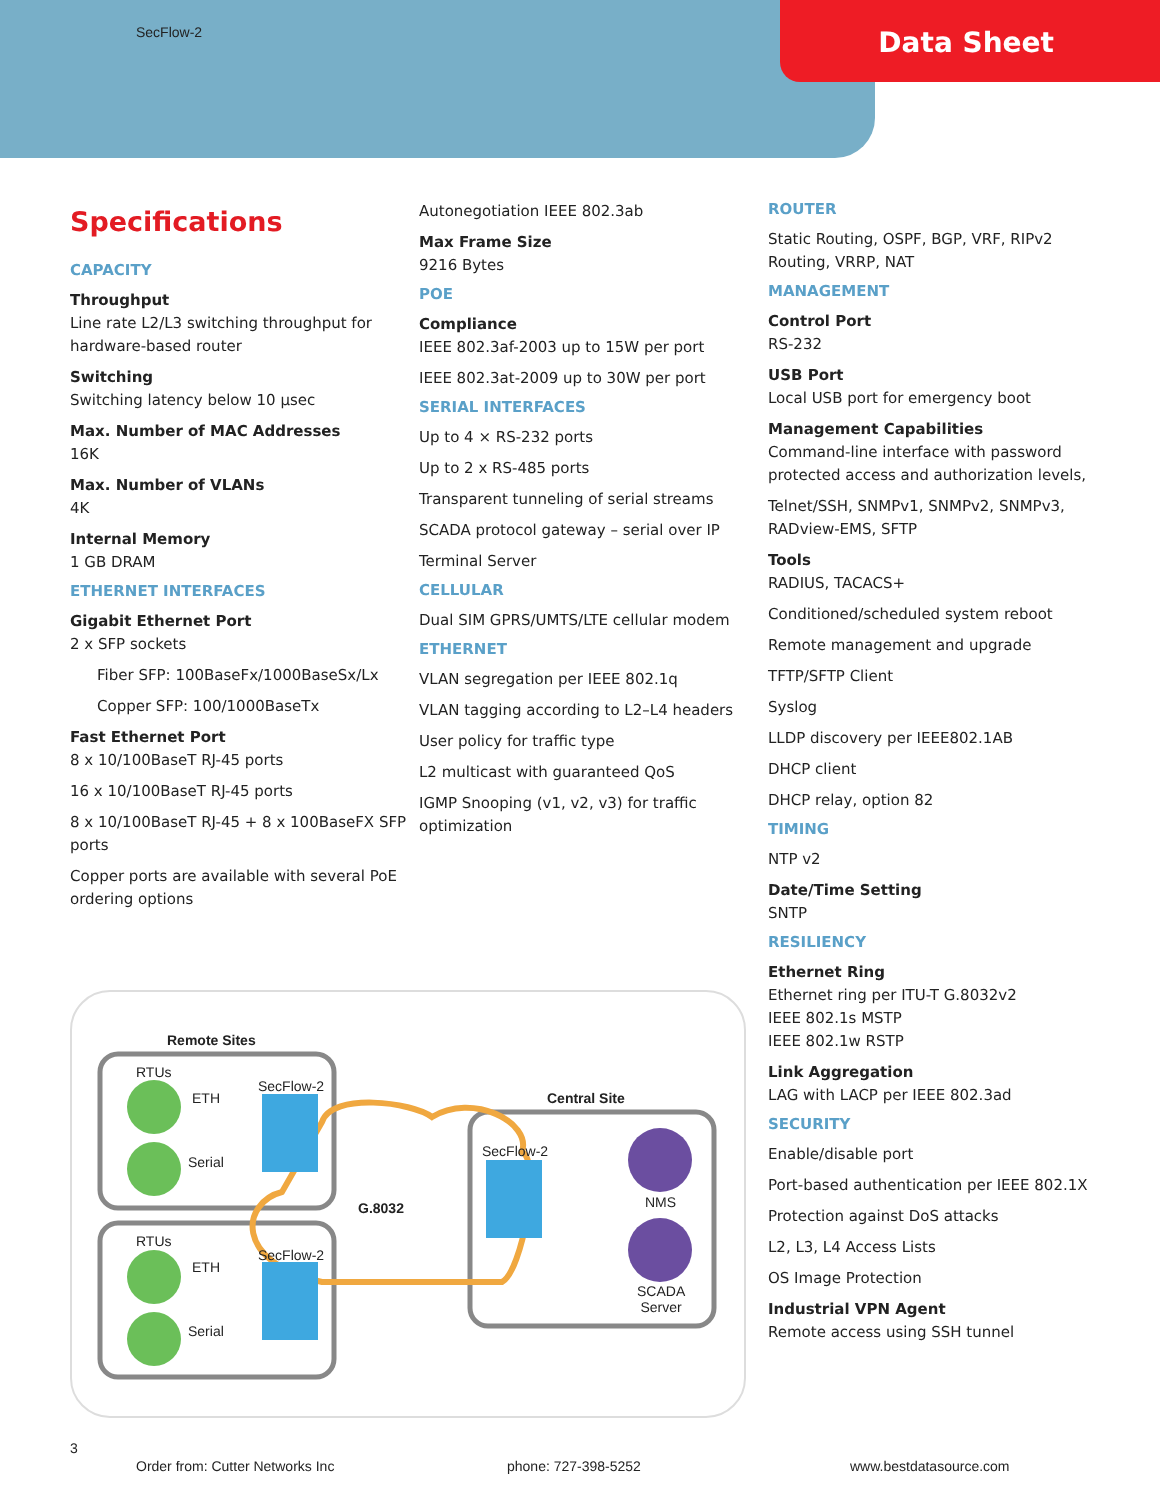SecFlow-2
Data Sheet
Specifications
CAPACITY
Throughput
Line rate L2/L3 switching throughput for hardware-based router
Switching
Switching latency below 10 µsec
Max. Number of MAC Addresses
16K
Max. Number of VLANs
4K
Internal Memory
1 GB DRAM
ETHERNET INTERFACES
Gigabit Ethernet Port
2 x SFP sockets
Fiber SFP: 100BaseFx/1000BaseSx/Lx
Copper SFP: 100/1000BaseTx
Fast Ethernet Port
8 x 10/100BaseT RJ-45 ports
16 x 10/100BaseT RJ-45 ports
8 x 10/100BaseT RJ-45 + 8 x 100BaseFX SFP ports
Copper ports are available with several PoE ordering options
Autonegotiation IEEE 802.3ab
Max Frame Size
9216 Bytes
POE
Compliance
IEEE 802.3af-2003 up to 15W per port
IEEE 802.3at-2009 up to 30W per port
SERIAL INTERFACES
Up to 4 × RS-232 ports
Up to 2 x RS-485 ports
Transparent tunneling of serial streams
SCADA protocol gateway – serial over IP
Terminal Server
CELLULAR
Dual SIM GPRS/UMTS/LTE cellular modem
ETHERNET
VLAN segregation per IEEE 802.1q
VLAN tagging according to L2–L4 headers
User policy for traffic type
L2 multicast with guaranteed QoS
IGMP Snooping (v1, v2, v3) for traffic optimization
ROUTER
Static Routing, OSPF, BGP, VRF, RIPv2 Routing, VRRP, NAT
MANAGEMENT
Control Port
RS-232
USB Port
Local USB port for emergency boot
Management Capabilities
Command-line interface with password protected access and authorization levels,
Telnet/SSH, SNMPv1, SNMPv2, SNMPv3, RADview-EMS, SFTP
Tools
RADIUS, TACACS+
Conditioned/scheduled system reboot
Remote management and upgrade
TFTP/SFTP Client
Syslog
LLDP discovery per IEEE802.1AB
DHCP client
DHCP relay, option 82
TIMING
NTP v2
Date/Time Setting
SNTP
RESILIENCY
Ethernet Ring
Ethernet ring per ITU-T G.8032v2
IEEE 802.1s MSTP
IEEE 802.1w RSTP
Link Aggregation
LAG with LACP per IEEE 802.3ad
SECURITY
Enable/disable port
Port-based authentication per IEEE 802.1X
Protection against DoS attacks
L2, L3, L4 Access Lists
OS Image Protection
Industrial VPN Agent
Remote access using SSH tunnel
Remote Sites
RTUs
ETH
SecFlow-2
Serial
RTUs
ETH
SecFlow-2
Serial
G.8032
Central Site
SecFlow-2
NMS
SCADA
Server
3
Order from: Cutter Networks Inc phone: 727-398-5252 www.bestdatasource.com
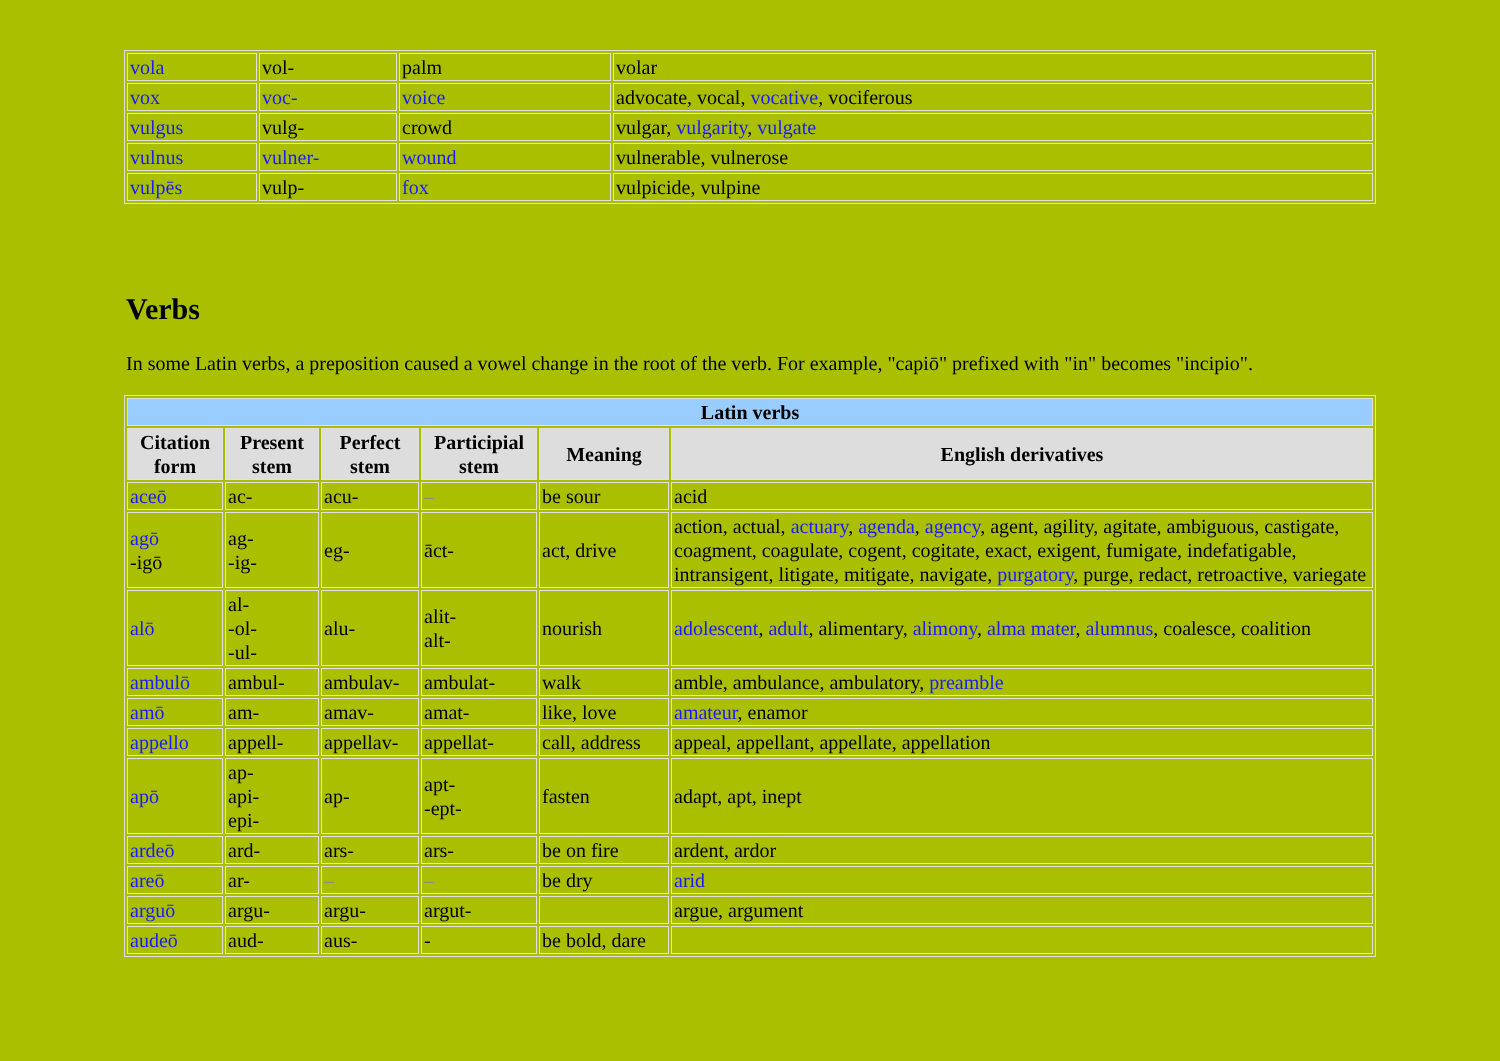| vola | vol- | palm | volar |
| vox | voc- | voice | advocate, vocal, vocative , vociferous |
| vulgus | vulg- | crowd | vulgar, vulgarity , vulgate |
| vulnus | vulner- | wound | vulnerable, vulnerose |
| vulpēs | vulp- | fox | vulpicide, vulpine |
Verbs
In some Latin verbs, a preposition caused a vowel change in the root of the verb. For example, "capiō" prefixed with "in" becomes "incipio".
| Latin verbs | | | | | |
| --- | --- | --- | --- | --- | --- |
| Citation form | Present stem | Perfect stem | Participial stem | Meaning | English derivatives |
| aceō | ac- | acu- | – | be sour | acid |
| agō -igō | ag- -ig- | eg- | āct- | act, drive | action, actual, actuary , agenda , agency , agent, agility, agitate, ambiguous, castigate, coagment, coagulate, cogent, cogitate, exact, exigent, fumigate, indefatigable, intransigent, litigate, mitigate, navigate, purgatory , purge, redact, retroactive, variegate |
| alō | al- -ol- -ul- | alu- | alit- alt- | nourish | adolescent , adult , alimentary, alimony , alma mater , alumnus , coalesce, coalition |
| ambulō | ambul- | ambulav- | ambulat- | walk | amble, ambulance, ambulatory, preamble |
| amō | am- | amav- | amat- | like, love | amateur , enamor |
| appello | appell- | appellav- | appellat- | call, address | appeal, appellant, appellate, appellation |
| apō | ap- api- epi- | ap- | apt- -ept- | fasten | adapt, apt, inept |
| ardeō | ard- | ars- | ars- | be on fire | ardent, ardor |
| areō | ar- | – | – | be dry | arid |
| arguō | argu- | argu- | argut- | | argue, argument |
| audeō | aud- | aus- | - | be bold, dare | |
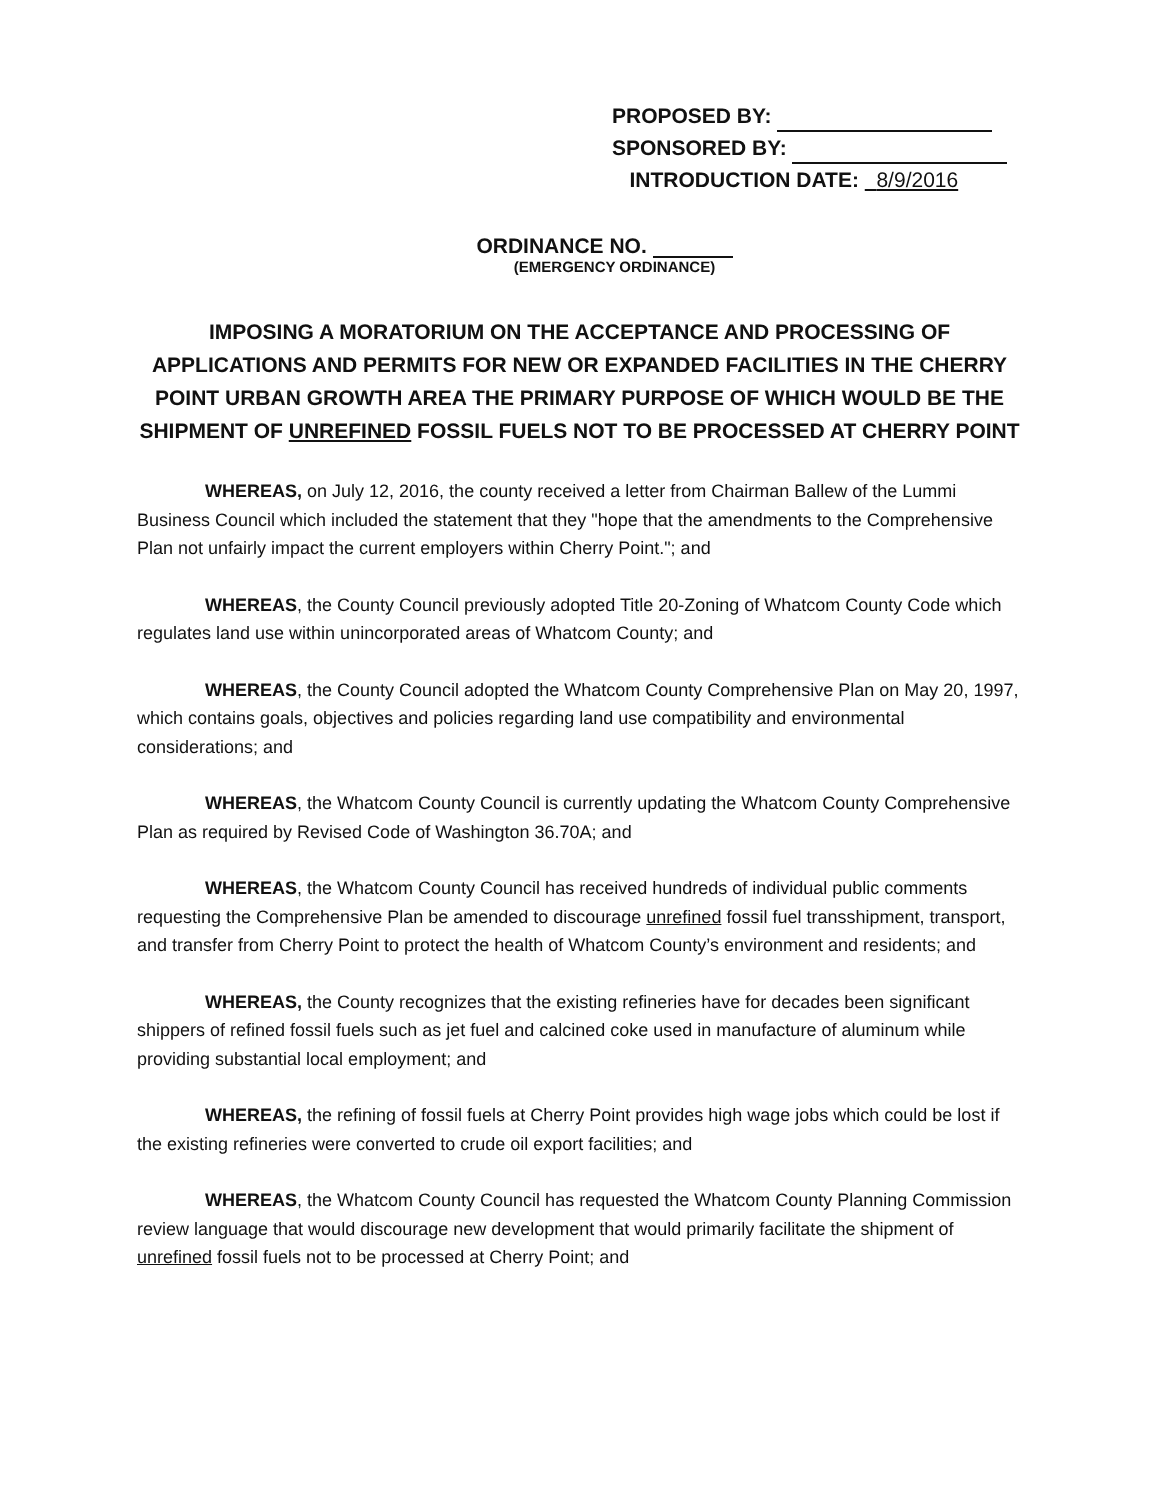PROPOSED BY:
SPONSORED BY:
INTRODUCTION DATE: 8/9/2016
ORDINANCE NO.
(EMERGENCY ORDINANCE)
IMPOSING A MORATORIUM ON THE ACCEPTANCE AND PROCESSING OF APPLICATIONS AND PERMITS FOR NEW OR EXPANDED FACILITIES IN THE CHERRY POINT URBAN GROWTH AREA THE PRIMARY PURPOSE OF WHICH WOULD BE THE SHIPMENT OF UNREFINED FOSSIL FUELS NOT TO BE PROCESSED AT CHERRY POINT
WHEREAS, on July 12, 2016, the county received a letter from Chairman Ballew of the Lummi Business Council which included the statement that they "hope that the amendments to the Comprehensive Plan not unfairly impact the current employers within Cherry Point."; and
WHEREAS, the County Council previously adopted Title 20-Zoning of Whatcom County Code which regulates land use within unincorporated areas of Whatcom County; and
WHEREAS, the County Council adopted the Whatcom County Comprehensive Plan on May 20, 1997, which contains goals, objectives and policies regarding land use compatibility and environmental considerations; and
WHEREAS, the Whatcom County Council is currently updating the Whatcom County Comprehensive Plan as required by Revised Code of Washington 36.70A; and
WHEREAS, the Whatcom County Council has received hundreds of individual public comments requesting the Comprehensive Plan be amended to discourage unrefined fossil fuel transshipment, transport, and transfer from Cherry Point to protect the health of Whatcom County’s environment and residents; and
WHEREAS, the County recognizes that the existing refineries have for decades been significant shippers of refined fossil fuels such as jet fuel and calcined coke used in manufacture of aluminum while providing substantial local employment; and
WHEREAS, the refining of fossil fuels at Cherry Point provides high wage jobs which could be lost if the existing refineries were converted to crude oil export facilities; and
WHEREAS, the Whatcom County Council has requested the Whatcom County Planning Commission review language that would discourage new development that would primarily facilitate the shipment of unrefined fossil fuels not to be processed at Cherry Point; and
━━━━━━━━━━━━━━━━
Pull each line holding "SFTP" out of the listing.

### WRITTEN SOLUTION:
Telnet/SSH, SNMPv1, SNMPv2, SNMPv3, RADview-EMS, SFTP
TFTP/SFTP Client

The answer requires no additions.